EXCERPT =>
3 Ways Travel Nurses Can Grow Their Skill Set Without Changing Their Specialty

3-ways-travel-nurses-can-grow-their-skill-set-without-changing-their-specialty

As a travel nurse, you come into each new assignment with the ability to hit the ground running with minimal (if any) training. You’re helping a facility while they’re in a pinch. For these reasons (and a long list of others), all travel nurses are a valued asset at any given hospital. But how can you get a competitive edge as a traveler without going back on staff at a hospital to gain more experience?

While facilities’ hourly rates within the same specialty for travel nurses do not change based on experience, travelers can vie for the high demand jobs (think: premium pay rate and awesome locations) by growing their skill set within their current specialty. Here are three ways you can make yourself stand out:

1.     Work your way up the hospital ladder

The great thing about being a traveler is that you get the chance to work in settings you otherwise might not experience as a staff nurse. You can work your way up to larger and more prominent hospitals – for example:

For your first few travel assignments, you may start out at a Level III trauma center in a rural area. From there, a Level II trauma center in a larger city might make you an offer based on your past performance at slightly smaller hospitals. Before you know it, you could be working at a prestigious, award-winning teaching hospital with Trauma I accreditation– and with experience like that, you could land you a job almost anywhere either as a traveler or on staff.

Use your experience at each level hospital to tell a story – you must be able to explain why you are a valuable asset, and that you have what it takes to work in a highly sought after facility. Set a goal, and let your eagerness to advance out of its cage!

2.     Grow your clinical and administrative skills

As a traveler, you have the unique opportunity to acquire unique skills. Being exposed to a variety of different facilities across the U.S. can translate into the opportunity to gain both administrative and clinical skill you wouldn’t otherwise get as a staff nurse. Although you cannot advance to a higher specialty without staff experience in that area, you can increase your value as a nurse. With each assignment you will deal with new doctors, new clinical techniques, new computer systems and more. This type of experience gives you a competitive edge as a traveler and as a staff nurse when/if you decide to return.

GIVEN RECORDS =>
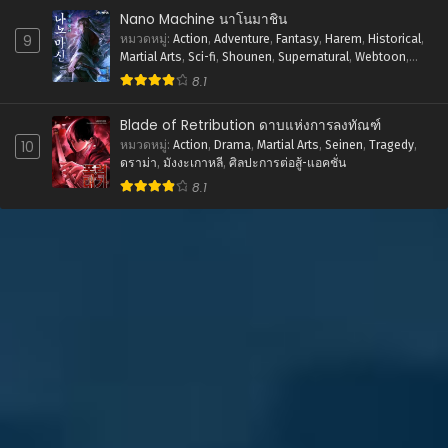
พฤศจิกายน 13, 2023
Nano Machine นาโนมาชิน
9
หมวดหมู่
:
Action
,
Adventure
,
Fantasy
,
Harem
,
Historical
,
ตอนที่ 34
Martial Arts
,
Sci-fi
,
Shounen
,
Supernatural
,
Webtoon
,
พฤศจิกายน 13, 2023
ชีวิตในโรงเรียน
,
พระเอกเทพ
,
มังงะเกาหลี
,
ย้อนยุค
,
ระบบ
,
8.1
ศิลปะการต่อสู้-แอคชั่น
ตอนที่ 33
Blade of Retribution ดาบแห่งการลงทัณฑ์
พฤศจิกายน 13, 2023
10
หมวดหมู่
:
Action
,
Drama
,
Martial Arts
,
Seinen
,
Tragedy
,
ดราม่า
,
มังงะเกาหลี
,
ศิลปะการต่อสู้-แอคชั่น
ตอนที่ 32
8.1
พฤศจิกายน 13, 2023
ตอนที่ 31
พฤศจิกายน 13, 2023
ตอนที่ 30
พฤศจิกายน 13, 2023
ตอนที่ 29
พฤศจิกายน 13, 2023
ตอนที่ 28
พฤศจิกายน 13, 2023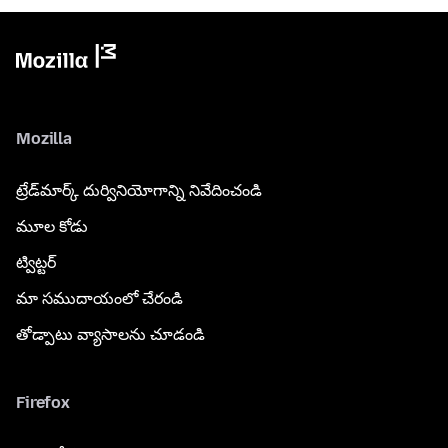
Mozilla
ట్రేడ్‌మార్క్ దుర్వినియోగాన్ని నివేదించండి
మూల కోడు
ట్విట్టర్
మా సముదాయంలో చేరండి
తోడ్పాటు వ్యాసాలను చూడండి
Firefox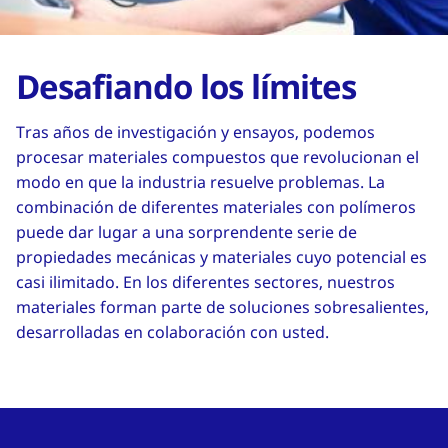
Desafiando los límites
Tras años de investigación y ensayos, podemos
procesar materiales compuestos que revolucionan el
modo en que la industria resuelve problemas. La
combinación de diferentes materiales con polímeros
puede dar lugar a una sorprendente serie de
propiedades mecánicas y materiales cuyo potencial es
casi ilimitado. En los diferentes sectores, nuestros
materiales forman parte de soluciones sobresalientes,
desarrolladas en colaboración con usted.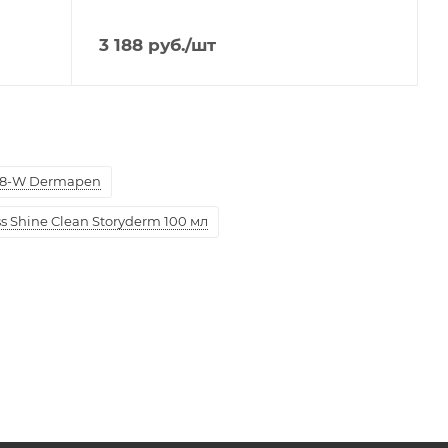
3 188
руб.
/шт
8-W Dermapen
 Shine Clean Storyderm 100 мл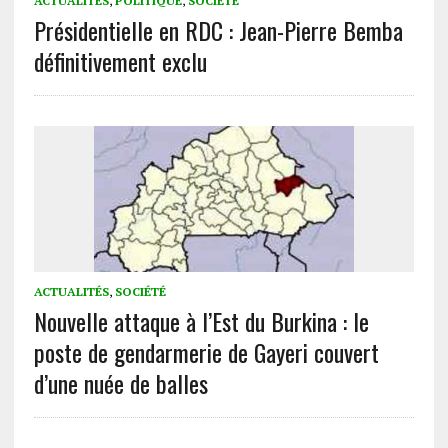
ACTUALITÉS
,
POLITIQUE
,
SOCIÉTÉ
Présidentielle en RDC : Jean-Pierre Bemba
définitivement exclu
ACTUALITÉS
,
SOCIÉTÉ
Nouvelle attaque à l’Est du Burkina : le
poste de gendarmerie de Gayeri couvert
d’une nuée de balles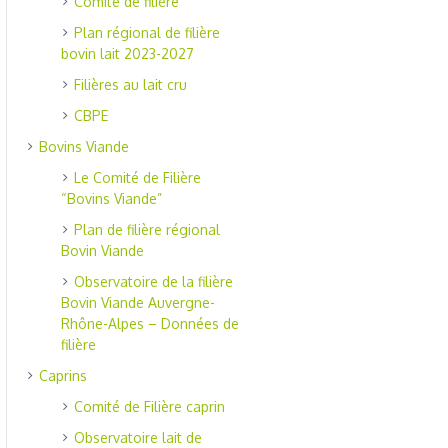
Comité de filière
Plan régional de filière
bovin lait 2023-2027
Filières au lait cru
CBPE
Bovins Viande
Le Comité de Filière
“Bovins Viande”
Plan de filière régional
Bovin Viande
Observatoire de la filière
Bovin Viande Auvergne-
Rhône-Alpes – Données de
filière
Caprins
Comité de Filière caprin
Observatoire lait de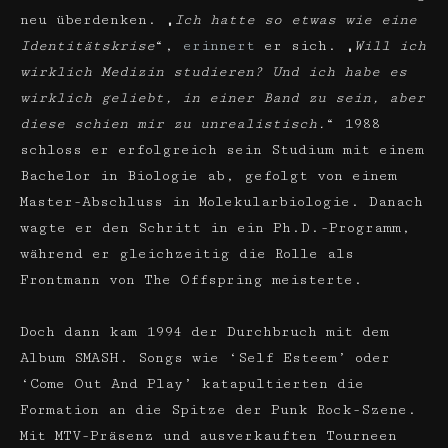
neu überdenken. „
Ich hatte so etwas wie eine
Identitätskrise
“,
erinnert
er sich. „
Will ich
wirklich Medizin studieren? Und ich habe es
wirklich geliebt, in einer Band zu sein, aber
diese schien mir zu unrealistisch.
“ 1988
schloss er erfolgreich sein Studium mit einem
Bachelor in Biologie ab, gefolgt von einem
Master-Abschluss in Molekularbiologie. Danach
wagte er den Schritt in ein Ph.D.-Programm,
während er gleichzeitig die Rolle als
Frontmann von The Offspring meisterte.
Doch dann kam 1994 der Durchbruch mit dem
Album SMASH. Songs wie ‘Self Esteem’ oder
‘Come Out And Play’ katapultierten die
Formation an die Spitze der Punk Rock-Szene.
Mit MTV-Präsenz und ausverkauften Tourneen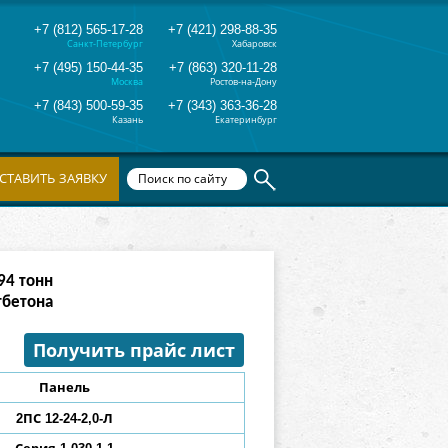
+7 (812) 565-17-28
+7 (421) 298-88-35
Санкт-Петербург
Хабаровск
+7 (495) 150-44-35
+7 (863) 320-11-28
Москва
Ростов-на-Дону
+7 (843) 500-59-35
+7 (343) 363-36-28
Казань
Екатеринбург
СТАВИТЬ ЗАЯВКУ
82
тонн
тбетона
Получить прайс лист
Панель
2ПС 12-24-2,0-Л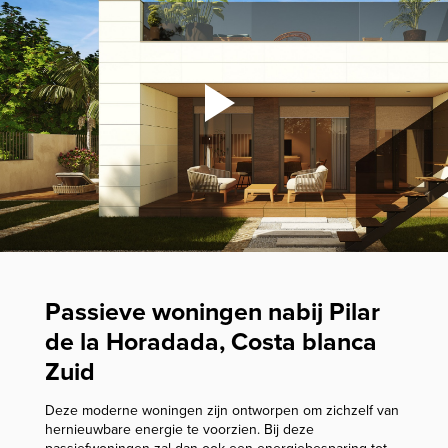
Passieve woningen nabij Pilar
de la Horadada, Costa blanca
Zuid
Deze moderne woningen zijn ontworpen om zichzelf van
hernieuwbare energie te voorzien. Bij deze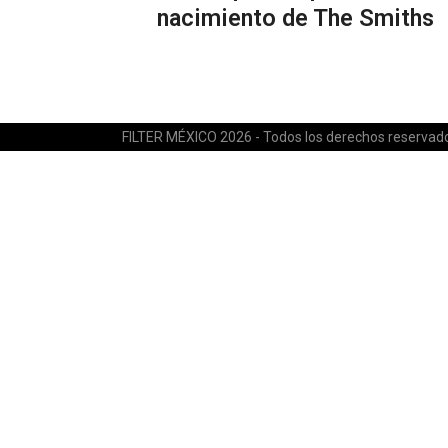
nacimiento de The Smiths
FILTER MÉXICO 2026 - Todos los derechos reservad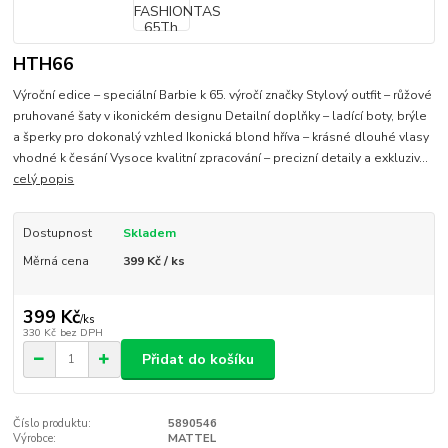
HTH66
Výroční edice – speciální Barbie k 65. výročí značky Stylový outfit – růžové
pruhované šaty v ikonickém designu Detailní doplňky – ladící boty, brýle
a šperky pro dokonalý vzhled Ikonická blond hříva – krásné dlouhé vlasy
vhodné k česání Vysoce kvalitní zpracování – precizní detaily a exkluziv...
celý popis
Dostupnost
Skladem
Měrná cena
399 Kč / ks
399 Kč
/
ks
330 Kč
bez DPH
Přidat do košíku
Číslo produktu:
5890546
Výrobce:
MATTEL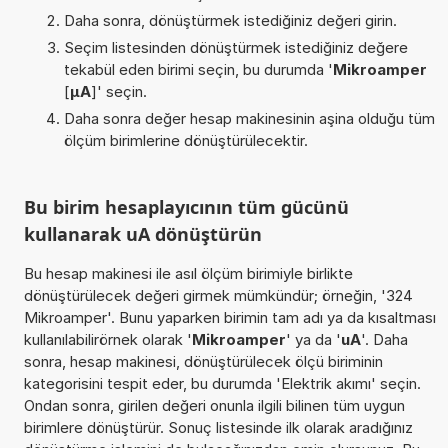
Daha sonra, dönüştürmek istediğiniz değeri girin.
Seçim listesinden dönüştürmek istediğiniz değere
tekabül eden birimi seçin, bu durumda '
Mikroamper
[
µA
]' seçin.
Daha sonra değer hesap makinesinin aşina olduğu tüm
ölçüm birimlerine dönüştürülecektir.
Bu birim hesaplayıcının tüm gücünü
kullanarak uA dönüştürün
Bu hesap makinesi ile asıl ölçüm birimiyle birlikte
dönüştürülecek değeri girmek mümkündür; örneğin, '324
Mikroamper'. Bunu yaparken birimin tam adı ya da kısaltması
kullanılabilirörnek olarak '
Mikroamper
' ya da '
uA
'. Daha
sonra, hesap makinesi, dönüştürülecek ölçü biriminin
kategorisini tespit eder, bu durumda 'Elektrik akımı' seçin.
Ondan sonra, girilen değeri onunla ilgili bilinen tüm uygun
birimlere dönüştürür. Sonuç listesinde ilk olarak aradığınız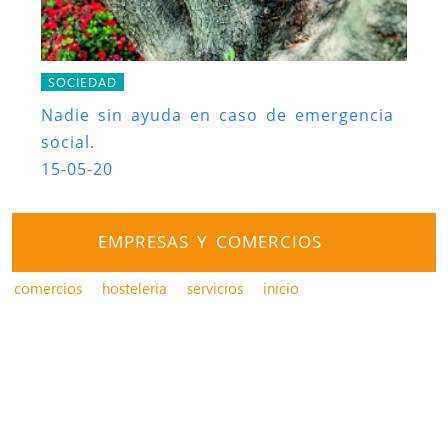
SOCIEDAD
Nadie sin ayuda en caso de emergencia
social.
15-05-20
EMPRESAS Y COMERCIOS
comercios
hostelería
servicios
inicio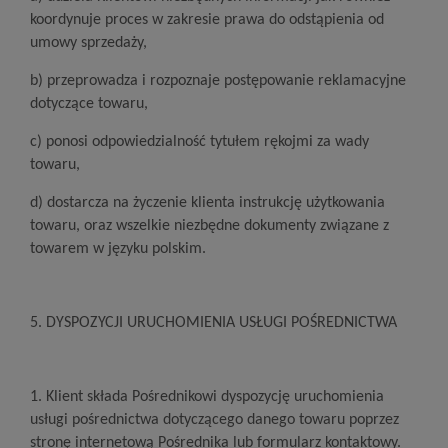
koordynuje proces w zakresie prawa do odstąpienia od
umowy sprzedaży,
b) przeprowadza i rozpoznaje postępowanie reklamacyjne
dotyczące towaru,
c) ponosi odpowiedzialność tytułem rękojmi za wady
towaru,
d) dostarcza na życzenie klienta instrukcję użytkowania
towaru, oraz wszelkie niezbędne dokumenty związane z
towarem w języku polskim.
5. DYSPOZYCJI URUCHOMIENIA USŁUGI POŚREDNICTWA
1. Klient składa Pośrednikowi dyspozycję uruchomienia
usługi pośrednictwa dotyczącego danego towaru poprzez
stronę internetową Pośrednika lub formularz kontaktowy.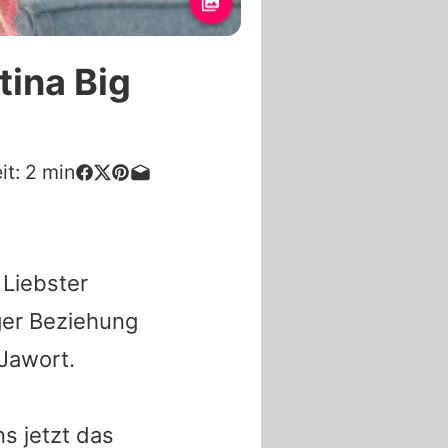
tina Big
it:
2
min
 Liebster
ger Beziehung
Jawort.
s jetzt das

EXERCISE A =>
From the travel nursing article, list the new things it says you deal with on each assignment.
EXERCISE B =>
Please copy the travel nursing article word for word between "The great thing" and "or on staff.", inclusive.

EXERCISE RESPONSE A =>
- New doctors
- New clinical techniques
- New computer systems

EXERCISE RESPONSE B =>
The great thing about being a traveler is that you get the chance to work in settings you otherwise might not experience as a staff nurse. You can work your way up to larger and more prominent hospitals – for example:

For your first few travel assignments, you may start out at a Level III trauma center in a rural area. From there, a Level II trauma center in a larger city might make you an offer based on your past performance at slightly smaller hospitals. Before you know it, you could be working at a prestigious, award-winning teaching hospital with Trauma I accreditation– and with experience like that, you could land you a job almost anywhere either as a traveler or on staff.